Paul Hibbert Sayward with a pink salmon from the Kelsey Bay wharf. Photo by Don Daniels

This could be the best pink fishing in 11 years

By Don Daniels

All year long I drive to Sayward and this time of year I am always waiting for any signs that the pinks are in.

July 1 is always a start date to see if anyone was fishing from the wharf. No anglers but plenty of wind coming across so it’s back to Campbell River.

But give it a few days and the pink action had really got off to a good start about July 21, when reports surfaced that about 15 anglers were fishing and catching pinks. I know many of the locals and was pleasantly surprised that Dan and Linda Fear had fished and they hooked into a few nice pinks.

Now that we are into August the fishing can be fun when the bite is on, and the fishing can be better if you want to avoid the wharf and make the short walk up around the point to get into more action. The short walk is well worth it. If you want to get a view of the wharf online, you can view the webcams on Kelsey Bay wharf. Because of Covid-19, the gift shop on the wharf is closed.

From Campbell River to Sayward it’s about a 45-minute drive, turn at the junction and there is only one road in and it goes all the way to Kelsey Bay. You will need your own fishing tackle and there is room to park and observe what is happening on the water. Whales have been spotted and the cruise ships are not sailing past this year.

The Salmon River has a good cutthroat fishery and is catch and release and the river is closed for pinks. Another area for fishing for pinks is the Eve River and since travel restrictions are in place, any camping is first come first serve and, at times, can be very busy along the river bank. Fly fishers will be at the Eve this time of year and most roads in are active logging and can be in rough shape.

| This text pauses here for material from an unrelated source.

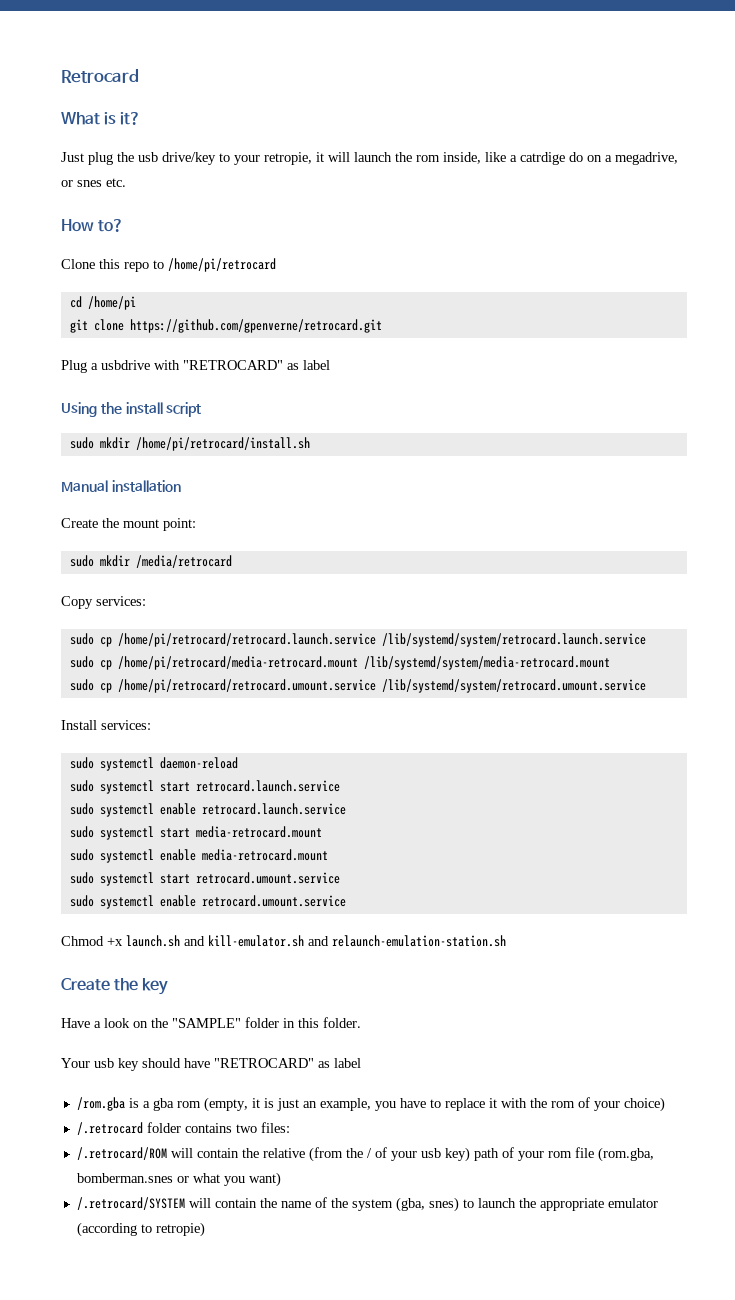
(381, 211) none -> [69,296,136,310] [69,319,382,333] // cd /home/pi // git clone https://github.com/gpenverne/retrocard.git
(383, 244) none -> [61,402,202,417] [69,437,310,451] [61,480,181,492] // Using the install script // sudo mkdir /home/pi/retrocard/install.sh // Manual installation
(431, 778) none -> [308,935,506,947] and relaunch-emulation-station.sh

A number of people are moving about the area camping and fishing and you have to know what is open for the Salmon, Eve and Adam rivers. Another great river to get out and fish is the Nimpkish. Water levels will vary and this river will have some good fishing for coho in weeks to come.

In the Campbell River, you can see a line of anglers throwing out pink flies or pink lures and the pinks offer any person a fun way to catch a salmon around four pounds on spinning or fly gear. The fly fishing-only pools have been steady and more pinks are coming in each day. The fish will darken up as we get later in the month and most pinks will take a lure if you can stay at the bottom and find the zone.

There is always a debate whether fly fishing gets more fish than those using spin gear. They both work but those who like to get out for pinks know the gear that works for them. I have seen a few anglers snagging a fish but all pinks have to be fished and hooked through the mouth and not snagged at the tail or body.

The rules are pretty much well explained and there is no room for any other interpretations if a conservation officer or RCMP member checks your catch.

Chinook salmon fishing in Discovery Passage, area 13, has been very good and those getting out are getting their quota, having fun and enjoying the experience of salmon fishing around Campbell River. Chinooks are deep and getting past the pinks on top and coho in the middle is a challenge we all can overcome all summer long.